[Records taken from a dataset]
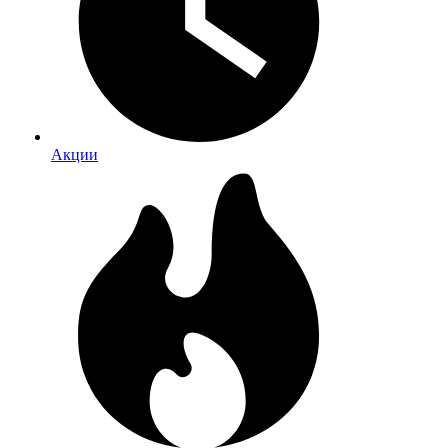
Акции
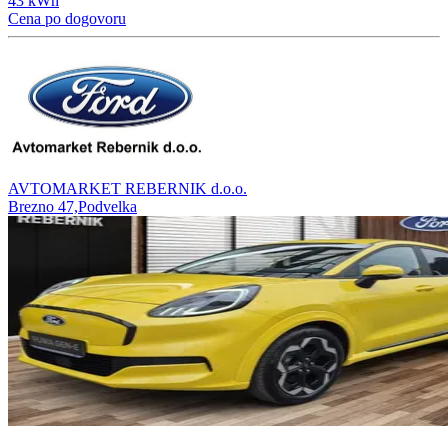
43 kWh
Cena po dogovoru
AVTOMARKET REBERNIK d.o.o.
Brezno 47,Podvelka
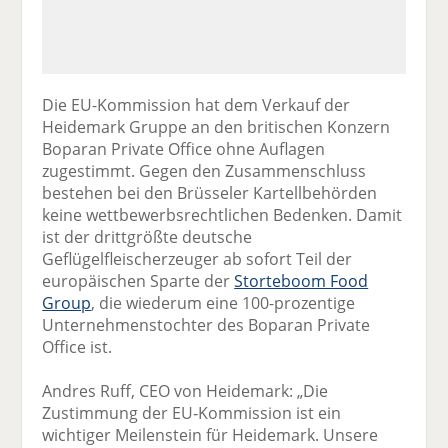
Die EU-Kommission hat dem Verkauf der
Heidemark Gruppe an den britischen Konzern
Boparan Private Office ohne Auflagen
zugestimmt. Gegen den Zusammenschluss
bestehen bei den Brüsseler Kartellbehörden
keine wettbewerbsrechtlichen Bedenken. Damit
ist der drittgrößte deutsche
Geflügelfleischerzeuger ab sofort Teil der
europäischen Sparte der
Storteboom Food
Group
, die wiederum eine 100-prozentige
Unternehmenstochter des Boparan Private
Office ist.
Andres Ruff, CEO von Heidemark: „Die
Zustimmung der EU‑Kommission ist ein
wichtiger Meilenstein für Heidemark. Unsere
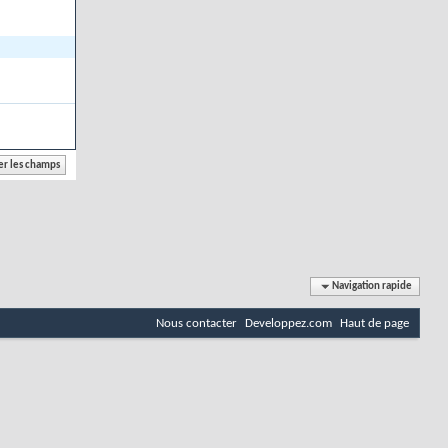
Navigation rapide
Nous contacter
Developpez.com
Haut de page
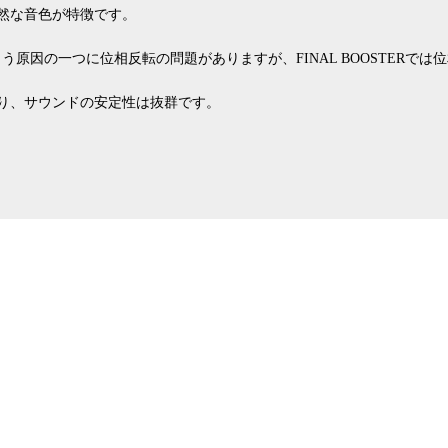
自然な音色が特徴です。
原因の一つに位相反転の問題がありますが、FINAL BOOSTERで
り、サウンドの安定性は抜群です。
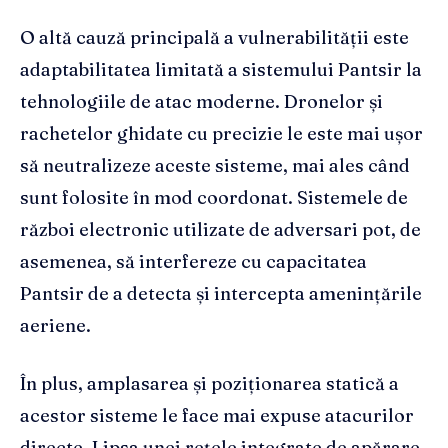
O altă cauză principală a vulnerabilității este
adaptabilitatea limitată a sistemului Pantsir la
tehnologiile de atac moderne. Dronelor și
rachetelor ghidate cu precizie le este mai ușor
să neutralizeze aceste sisteme, mai ales când
sunt folosite în mod coordonat. Sistemele de
război electronic utilizate de adversari pot, de
asemenea, să interfereze cu capacitatea
Pantsir de a detecta și intercepta amenințările
aeriene.
În plus, amplasarea și poziționarea statică a
acestor sisteme le face mai expuse atacurilor
directe. Lipsa unei rețele integrate de apărare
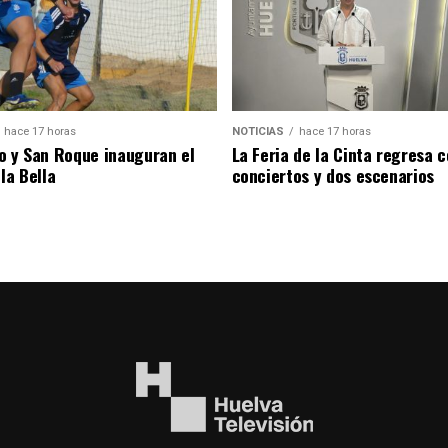
hace 17 horas
NOTICIAS
hace 17 horas
o y San Roque inauguran el
La Feria de la Cinta regresa 
la Bella
conciertos y dos escenarios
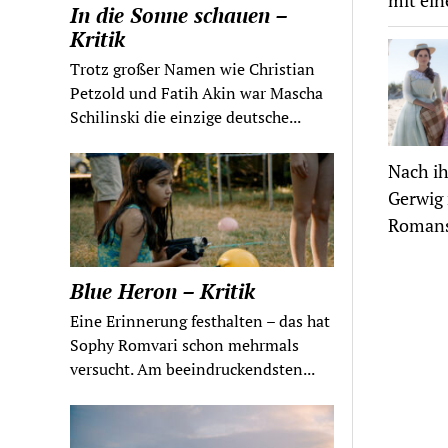
mit ein
In die Sonne schauen –
Kritik
Trotz großer Namen wie Christian
Petzold und Fatih Akin war Mascha
Schilinski die einzige deutsche...
Nach ih
Gerwig 
Romans
Blue Heron – Kritik
Eine Erinnerung festhalten – das hat
Sophy Romvari schon mehrmals
versucht. Am beeindruckendsten...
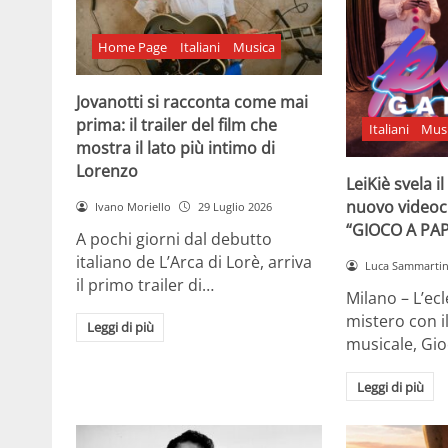
Home Page
Italiani
Musica
Jovanotti si racconta come mai
prima: il trailer del film che
Italiani
Mus
mostra il lato più intimo di
Lorenzo
LeiKiè svela i
nuovo videoc
Ivano Moriello
29 Luglio 2026
“GIOCO A PA
A pochi giorni dal debutto
italiano de L’Arca di Lorè, arriva
Luca Sammarti
il primo trailer di…
Milano – L’ecle
mistero con i
Leggi di più
musicale, Gi
Leggi di più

# Problem to work on
Output every line of text in the listing above, word for word and in the same order. Leave out the pictures.

# Response to the exercise
Акции
43 kWh
Cena po dogovoru
AVTOMARKET REBERNIK d.o.o.
Brezno 47,Podvelka
Die EU-Kommission hat dem Verkauf der
Heidemark Gruppe an den britischen Konzern
Boparan Private Office ohne Auflagen
zugestimmt. Gegen den Zusammenschluss
bestehen bei den Brüsseler Kartellbehörden
keine wettbewerbsrechtlichen Bedenken. Damit
ist der drittgrößte deutsche
Geflügelfleischerzeuger ab sofort Teil der
europäischen Sparte der
Storteboom Food
Group
, die wiederum eine 100-prozentige
Unternehmenstochter des Boparan Private
Office ist.
Andres Ruff, CEO von Heidemark: „Die
Zustimmung der EU‑Kommission ist ein
wichtiger Meilenstein für Heidemark. Unsere
Navigation rapide
Nous contacter
Developpez.com
Haut de page
自然な音色が特徴です。
原因の一つに位相反転の問題がありますが、FINAL BOOSTERで
り、サウンドの安定性は抜群です。
O altă cauză principală a vulnerabilității este
adaptabilitatea limitată a sistemului Pantsir la
tehnologiile de atac moderne. Dronelor și
rachetelor ghidate cu precizie le este mai ușor
să neutralizeze aceste sisteme, mai ales când
sunt folosite în mod coordonat. Sistemele de
război electronic utilizate de adversari pot, de
asemenea, să interfereze cu capacitatea
Pantsir de a detecta și intercepta amenințările
aeriene.
În plus, amplasarea și poziționarea statică a
acestor sisteme le face mai expuse atacurilor
directe. Lipsa unei rețele integrate de apărare
hace 17 horas
NOTICIAS
hace 17 horas
o y San Roque inauguran el
La Feria de la Cinta regresa 
la Bella
conciertos y dos escenarios
mit ein
In die Sonne schauen –
Kritik
Trotz großer Namen wie Christian
Petzold und Fatih Akin war Mascha
Schilinski die einzige deutsche...
Nach ih
Gerwig 
Romans
Blue Heron – Kritik
Eine Erinnerung festhalten – das hat
Sophy Romvari schon mehrmals
versucht. Am beeindruckendsten...
Home Page
Italiani
Musica
Jovanotti si racconta come mai
prima: il trailer del film che
Italiani
Mus
mostra il lato più intimo di
Lorenzo
LeiKiè svela i
nuovo videoc
Ivano Moriello
29 Luglio 2026
“GIOCO A PA
A pochi giorni dal debutto
italiano de L’Arca di Lorè, arriva
Luca Sammarti
il primo trailer di…
Milano – L’ecle
mistero con i
Leggi di più
musicale, Gi
Leggi di più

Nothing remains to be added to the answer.